(AIM):
Reproduce the listing below verbatim, line by line, and omit the images from your reproduction.

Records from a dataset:
::::::::
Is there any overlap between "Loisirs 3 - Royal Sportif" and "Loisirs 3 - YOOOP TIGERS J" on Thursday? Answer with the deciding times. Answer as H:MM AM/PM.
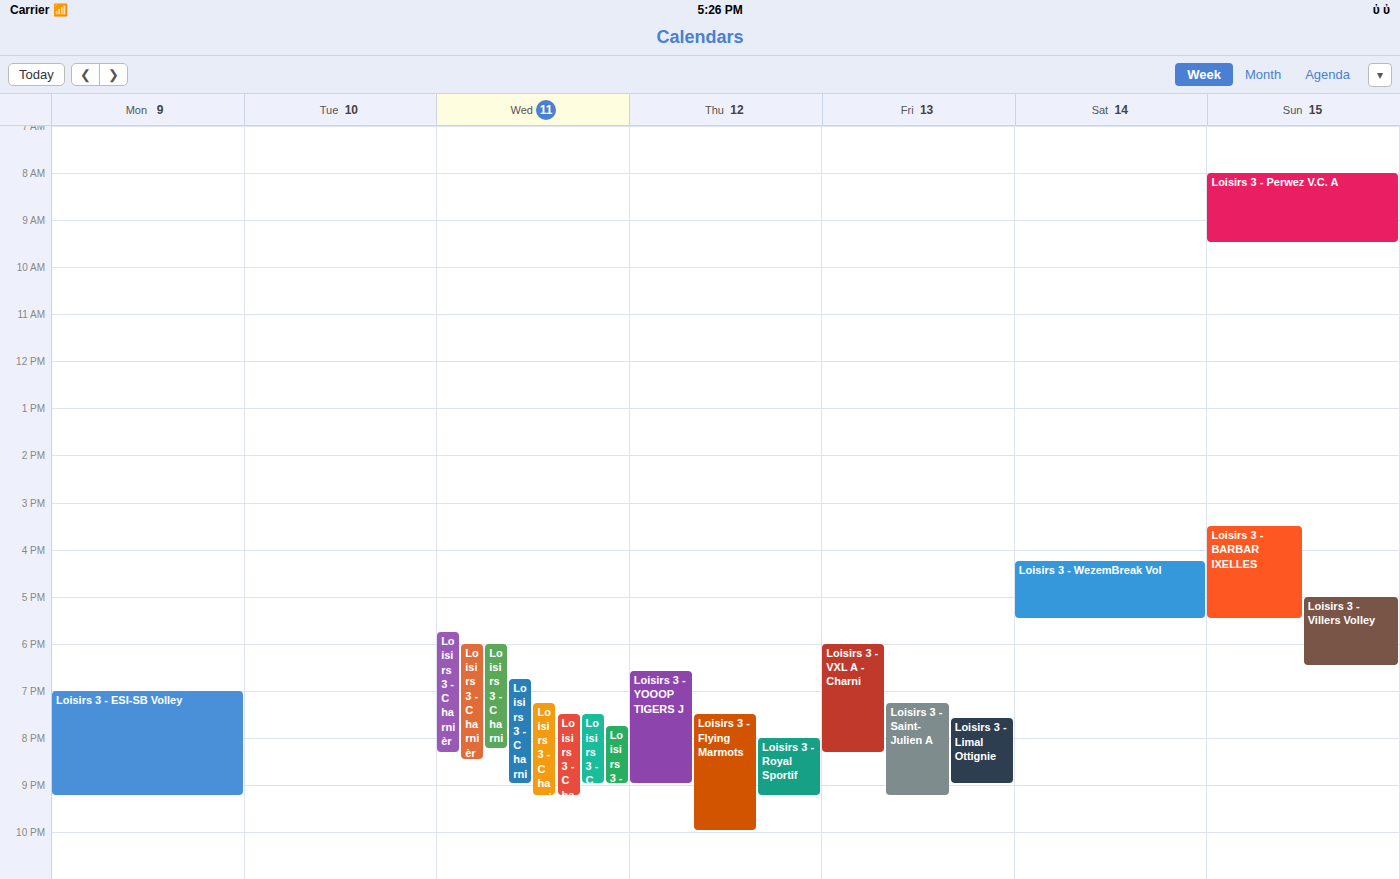
"Loisirs 3 - Royal Sportif" starts at 8:00 PM, before "Loisirs 3 - YOOOP TIGERS J" ends at 9:00 PM -- they overlap.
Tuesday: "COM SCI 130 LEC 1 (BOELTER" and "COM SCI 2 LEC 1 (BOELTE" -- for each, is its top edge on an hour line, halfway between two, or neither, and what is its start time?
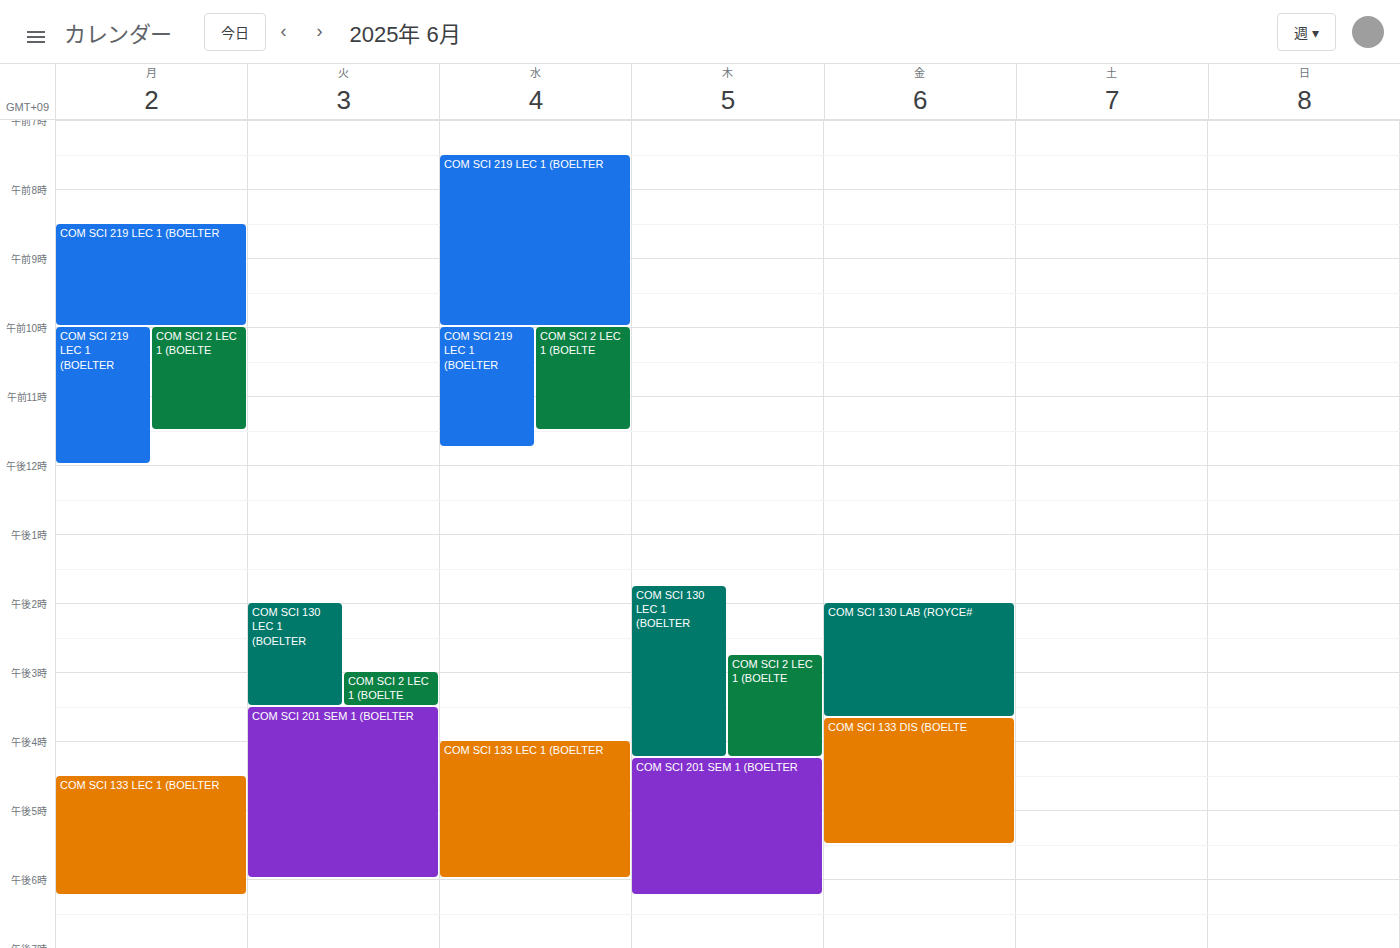
"COM SCI 130 LEC 1 (BOELTER": 14:00, exactly on the 14:00 line. "COM SCI 2 LEC 1 (BOELTE": 15:00, exactly on the 15:00 line.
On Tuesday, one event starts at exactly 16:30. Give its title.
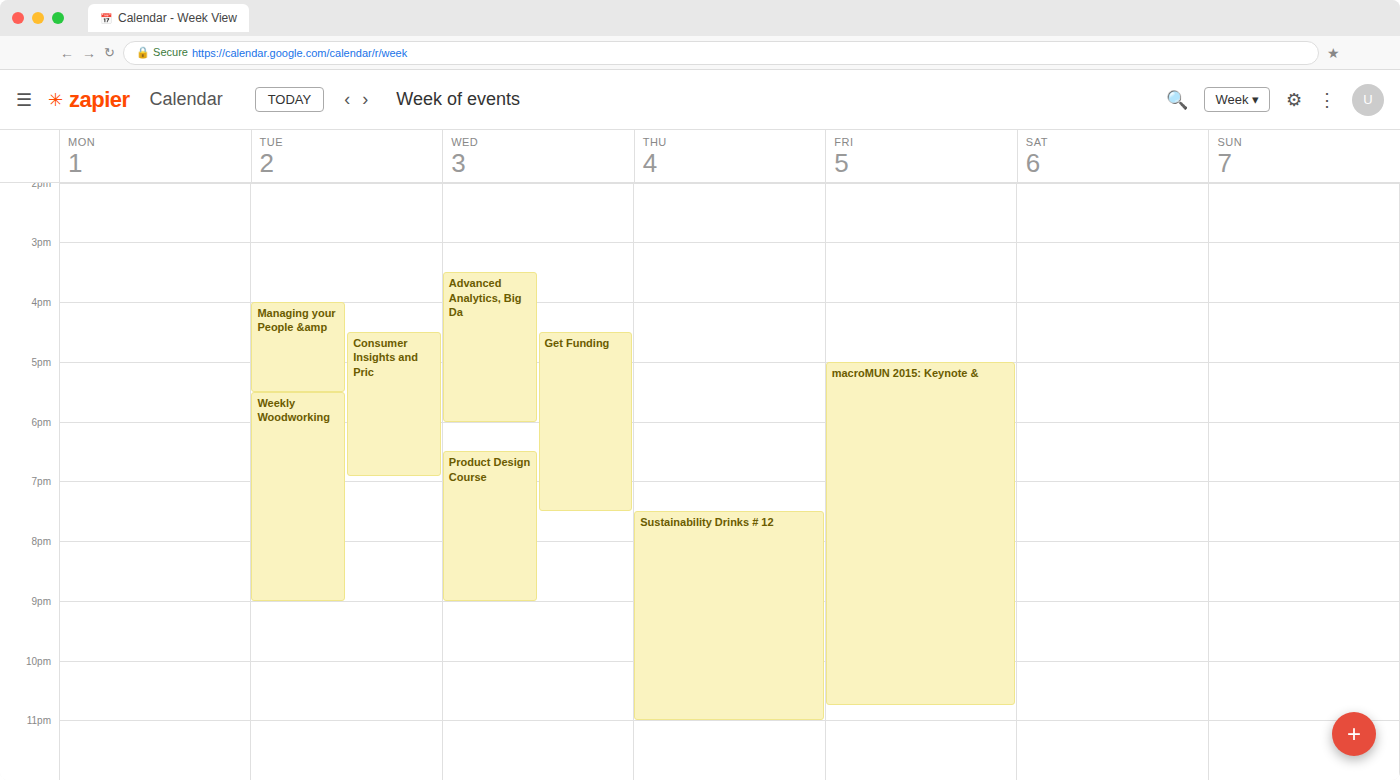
::::::::
(RESPONSE):
Is there any overlap between "Loisirs 3 - Royal Sportif" and "Loisirs 3 - YOOOP TIGERS J" on Thursday? Answer with the deciding times. Answer as H:MM AM/PM.
"Loisirs 3 - Royal Sportif" starts at 8:00 PM, before "Loisirs 3 - YOOOP TIGERS J" ends at 9:00 PM -- they overlap.
Tuesday: "COM SCI 130 LEC 1 (BOELTER" and "COM SCI 2 LEC 1 (BOELTE" -- for each, is its top edge on an hour line, halfway between two, or neither, and what is its start time?
"COM SCI 130 LEC 1 (BOELTER": 14:00, exactly on the 14:00 line. "COM SCI 2 LEC 1 (BOELTE": 15:00, exactly on the 15:00 line.
On Tuesday, one event starts at exactly 16:30. Give its title.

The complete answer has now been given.